From the entries below, transcribe exactly the lines between the line holding "- HTML5 Semantic Elements" and the line holding "- HTML5 Meta Elements", inclusive; skip all other lines.

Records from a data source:
::::::
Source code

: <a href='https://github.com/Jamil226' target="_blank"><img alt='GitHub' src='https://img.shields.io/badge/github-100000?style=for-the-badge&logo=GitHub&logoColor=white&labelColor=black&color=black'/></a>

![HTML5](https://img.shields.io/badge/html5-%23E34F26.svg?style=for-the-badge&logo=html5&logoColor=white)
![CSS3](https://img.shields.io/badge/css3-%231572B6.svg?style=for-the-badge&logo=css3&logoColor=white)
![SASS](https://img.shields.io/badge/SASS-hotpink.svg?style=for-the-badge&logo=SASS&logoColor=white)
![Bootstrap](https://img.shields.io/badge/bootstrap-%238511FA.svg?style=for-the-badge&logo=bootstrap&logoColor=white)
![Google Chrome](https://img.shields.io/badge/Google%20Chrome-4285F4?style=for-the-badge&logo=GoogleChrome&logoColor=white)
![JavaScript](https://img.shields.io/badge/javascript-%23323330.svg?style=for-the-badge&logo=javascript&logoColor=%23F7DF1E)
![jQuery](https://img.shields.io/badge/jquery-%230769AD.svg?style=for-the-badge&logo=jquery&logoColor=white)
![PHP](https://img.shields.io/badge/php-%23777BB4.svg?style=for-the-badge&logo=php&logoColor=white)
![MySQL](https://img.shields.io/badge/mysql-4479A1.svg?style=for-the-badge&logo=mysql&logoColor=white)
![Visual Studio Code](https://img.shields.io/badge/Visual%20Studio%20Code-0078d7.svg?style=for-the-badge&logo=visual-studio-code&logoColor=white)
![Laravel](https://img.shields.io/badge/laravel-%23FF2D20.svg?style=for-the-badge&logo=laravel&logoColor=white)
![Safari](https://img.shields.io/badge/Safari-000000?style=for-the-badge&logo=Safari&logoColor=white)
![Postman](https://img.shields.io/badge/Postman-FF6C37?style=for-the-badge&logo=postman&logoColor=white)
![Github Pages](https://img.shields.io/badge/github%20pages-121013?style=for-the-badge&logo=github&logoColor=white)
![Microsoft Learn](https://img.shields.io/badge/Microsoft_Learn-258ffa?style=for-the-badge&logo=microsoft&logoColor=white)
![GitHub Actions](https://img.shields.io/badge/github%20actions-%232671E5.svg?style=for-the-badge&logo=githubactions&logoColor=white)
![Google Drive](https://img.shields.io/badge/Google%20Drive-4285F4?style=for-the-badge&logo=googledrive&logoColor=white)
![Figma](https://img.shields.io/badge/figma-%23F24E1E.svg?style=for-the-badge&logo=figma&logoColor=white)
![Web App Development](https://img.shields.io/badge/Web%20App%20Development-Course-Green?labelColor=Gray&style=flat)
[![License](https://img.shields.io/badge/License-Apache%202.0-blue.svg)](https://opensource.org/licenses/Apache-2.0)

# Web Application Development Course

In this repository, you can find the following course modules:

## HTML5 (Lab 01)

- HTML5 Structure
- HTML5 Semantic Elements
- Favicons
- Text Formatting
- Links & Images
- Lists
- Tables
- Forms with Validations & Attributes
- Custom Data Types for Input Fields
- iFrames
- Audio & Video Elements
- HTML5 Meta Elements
::::::
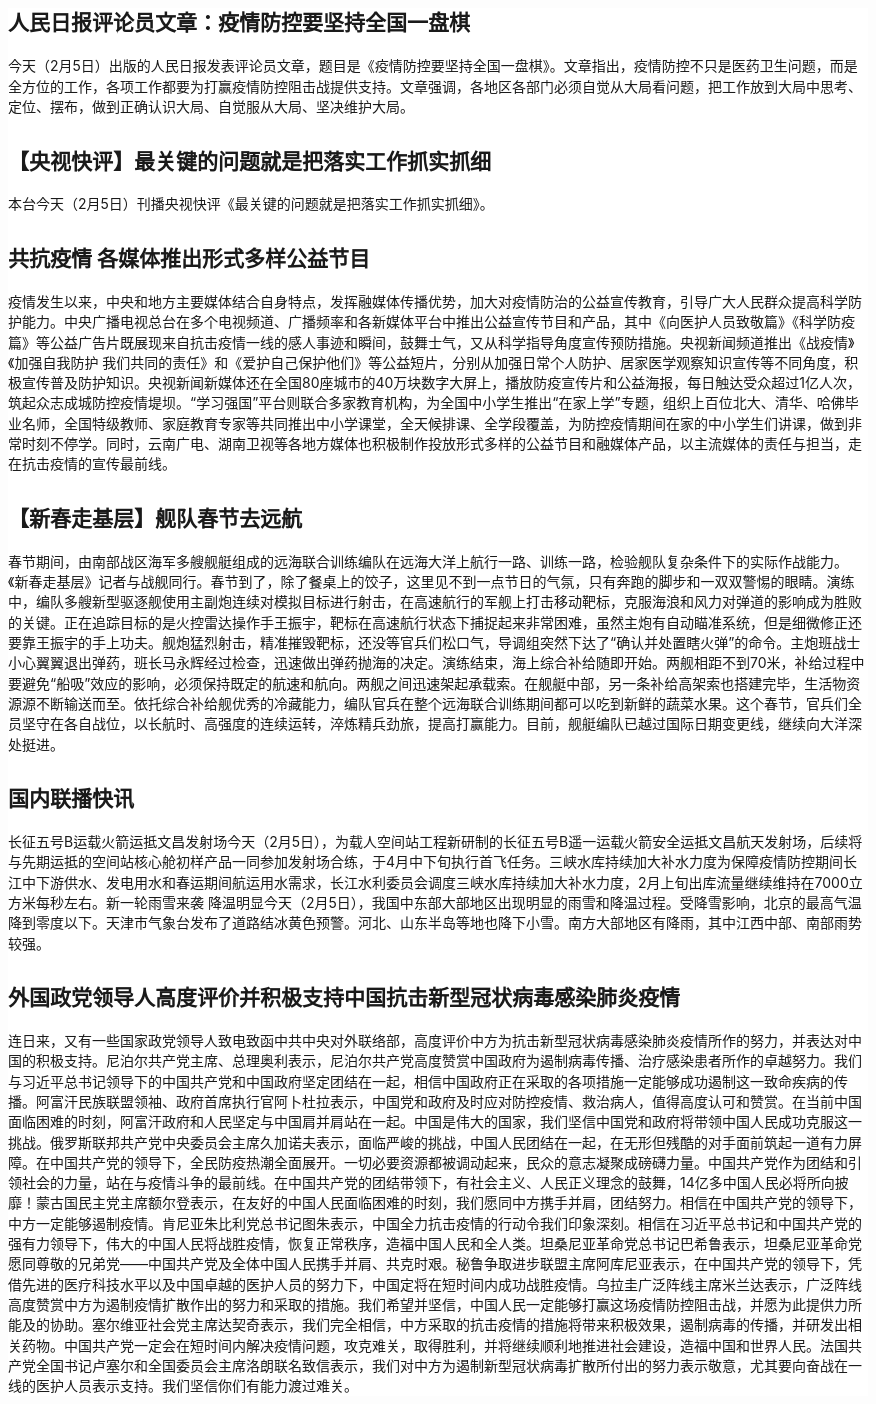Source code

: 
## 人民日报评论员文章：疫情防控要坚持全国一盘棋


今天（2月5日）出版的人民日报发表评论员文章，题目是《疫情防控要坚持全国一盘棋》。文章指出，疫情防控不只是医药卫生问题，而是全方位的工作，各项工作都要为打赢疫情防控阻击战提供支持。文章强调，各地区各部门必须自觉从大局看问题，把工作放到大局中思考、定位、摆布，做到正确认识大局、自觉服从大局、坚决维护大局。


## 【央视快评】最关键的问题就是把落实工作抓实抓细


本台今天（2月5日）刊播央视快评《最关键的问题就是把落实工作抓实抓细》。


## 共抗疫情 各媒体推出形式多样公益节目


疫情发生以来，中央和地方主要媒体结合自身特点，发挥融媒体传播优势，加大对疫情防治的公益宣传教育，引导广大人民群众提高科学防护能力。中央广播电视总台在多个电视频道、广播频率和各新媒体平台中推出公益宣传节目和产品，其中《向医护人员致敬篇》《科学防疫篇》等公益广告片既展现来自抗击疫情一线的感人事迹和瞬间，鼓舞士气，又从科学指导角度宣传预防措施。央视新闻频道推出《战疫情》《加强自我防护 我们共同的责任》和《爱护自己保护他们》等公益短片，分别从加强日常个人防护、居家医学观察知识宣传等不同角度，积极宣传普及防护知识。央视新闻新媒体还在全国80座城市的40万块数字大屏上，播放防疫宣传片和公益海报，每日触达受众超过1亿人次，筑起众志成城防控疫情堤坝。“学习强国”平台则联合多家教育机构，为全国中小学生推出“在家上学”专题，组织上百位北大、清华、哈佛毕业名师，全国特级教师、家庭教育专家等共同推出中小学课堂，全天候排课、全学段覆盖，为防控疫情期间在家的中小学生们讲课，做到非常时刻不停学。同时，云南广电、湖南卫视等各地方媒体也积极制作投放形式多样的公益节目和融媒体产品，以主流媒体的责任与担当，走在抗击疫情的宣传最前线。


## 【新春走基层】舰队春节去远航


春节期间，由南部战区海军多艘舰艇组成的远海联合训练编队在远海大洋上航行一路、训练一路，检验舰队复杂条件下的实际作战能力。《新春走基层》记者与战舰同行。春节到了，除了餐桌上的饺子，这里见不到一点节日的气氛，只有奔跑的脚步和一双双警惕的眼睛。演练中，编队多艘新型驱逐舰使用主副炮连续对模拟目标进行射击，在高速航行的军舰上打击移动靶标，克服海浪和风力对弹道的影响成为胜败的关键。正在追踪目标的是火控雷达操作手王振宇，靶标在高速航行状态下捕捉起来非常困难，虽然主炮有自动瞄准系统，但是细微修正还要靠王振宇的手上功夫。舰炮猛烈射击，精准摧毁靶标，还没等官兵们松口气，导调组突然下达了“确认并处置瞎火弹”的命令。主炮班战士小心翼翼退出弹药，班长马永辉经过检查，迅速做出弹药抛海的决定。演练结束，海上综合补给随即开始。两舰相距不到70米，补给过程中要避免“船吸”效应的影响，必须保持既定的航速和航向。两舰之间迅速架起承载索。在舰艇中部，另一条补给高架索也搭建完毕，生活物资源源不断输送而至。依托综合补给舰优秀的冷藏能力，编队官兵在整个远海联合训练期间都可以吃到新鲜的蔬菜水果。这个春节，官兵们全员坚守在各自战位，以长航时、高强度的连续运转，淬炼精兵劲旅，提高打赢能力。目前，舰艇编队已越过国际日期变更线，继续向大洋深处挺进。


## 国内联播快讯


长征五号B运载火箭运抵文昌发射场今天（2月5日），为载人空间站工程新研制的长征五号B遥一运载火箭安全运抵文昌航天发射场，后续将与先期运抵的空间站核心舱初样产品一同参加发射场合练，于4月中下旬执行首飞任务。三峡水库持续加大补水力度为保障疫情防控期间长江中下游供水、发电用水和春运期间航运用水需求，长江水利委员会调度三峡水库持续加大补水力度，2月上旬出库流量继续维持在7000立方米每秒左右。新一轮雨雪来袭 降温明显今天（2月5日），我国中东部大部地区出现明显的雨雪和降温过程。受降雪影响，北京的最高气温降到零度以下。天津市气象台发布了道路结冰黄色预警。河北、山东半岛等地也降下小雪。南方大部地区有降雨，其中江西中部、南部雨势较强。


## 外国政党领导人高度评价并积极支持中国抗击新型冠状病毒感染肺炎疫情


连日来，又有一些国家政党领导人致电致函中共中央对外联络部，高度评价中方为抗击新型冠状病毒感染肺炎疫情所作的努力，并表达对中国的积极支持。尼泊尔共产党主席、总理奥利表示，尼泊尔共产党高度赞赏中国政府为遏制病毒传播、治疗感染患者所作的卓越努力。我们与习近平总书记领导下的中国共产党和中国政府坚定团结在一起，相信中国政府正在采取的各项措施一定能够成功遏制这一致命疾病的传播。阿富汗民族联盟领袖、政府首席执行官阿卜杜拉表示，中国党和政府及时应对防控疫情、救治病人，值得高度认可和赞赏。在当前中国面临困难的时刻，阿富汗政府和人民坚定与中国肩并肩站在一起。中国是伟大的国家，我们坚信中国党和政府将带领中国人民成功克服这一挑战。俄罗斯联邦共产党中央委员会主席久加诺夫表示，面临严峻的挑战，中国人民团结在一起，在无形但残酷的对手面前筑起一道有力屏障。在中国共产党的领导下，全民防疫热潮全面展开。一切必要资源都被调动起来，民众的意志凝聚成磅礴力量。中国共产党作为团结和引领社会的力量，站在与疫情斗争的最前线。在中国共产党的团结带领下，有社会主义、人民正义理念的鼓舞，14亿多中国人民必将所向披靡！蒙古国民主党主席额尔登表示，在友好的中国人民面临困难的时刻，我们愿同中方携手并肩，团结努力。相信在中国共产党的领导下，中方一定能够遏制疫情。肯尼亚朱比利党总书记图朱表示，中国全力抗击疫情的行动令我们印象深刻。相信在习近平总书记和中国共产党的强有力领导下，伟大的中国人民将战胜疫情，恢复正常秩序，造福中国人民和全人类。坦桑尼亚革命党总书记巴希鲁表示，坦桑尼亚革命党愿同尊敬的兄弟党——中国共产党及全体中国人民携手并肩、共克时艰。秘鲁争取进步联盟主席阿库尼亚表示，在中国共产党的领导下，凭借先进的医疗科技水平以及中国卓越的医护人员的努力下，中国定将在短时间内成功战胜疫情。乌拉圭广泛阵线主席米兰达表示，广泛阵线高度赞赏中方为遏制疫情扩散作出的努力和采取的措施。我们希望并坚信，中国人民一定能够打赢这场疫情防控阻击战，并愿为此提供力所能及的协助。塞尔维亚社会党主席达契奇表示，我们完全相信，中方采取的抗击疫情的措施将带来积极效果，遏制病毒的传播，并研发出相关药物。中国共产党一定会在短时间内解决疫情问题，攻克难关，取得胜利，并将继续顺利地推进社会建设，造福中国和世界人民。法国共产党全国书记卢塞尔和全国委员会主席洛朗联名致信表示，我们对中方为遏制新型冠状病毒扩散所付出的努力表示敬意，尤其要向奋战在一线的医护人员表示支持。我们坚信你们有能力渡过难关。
::::::
> TASK RESULT
- HTML5 Semantic Elements
- Favicons
- Text Formatting
- Links & Images
- Lists
- Tables
- Forms with Validations & Attributes
- Custom Data Types for Input Fields
- iFrames
- Audio & Video Elements
- HTML5 Meta Elements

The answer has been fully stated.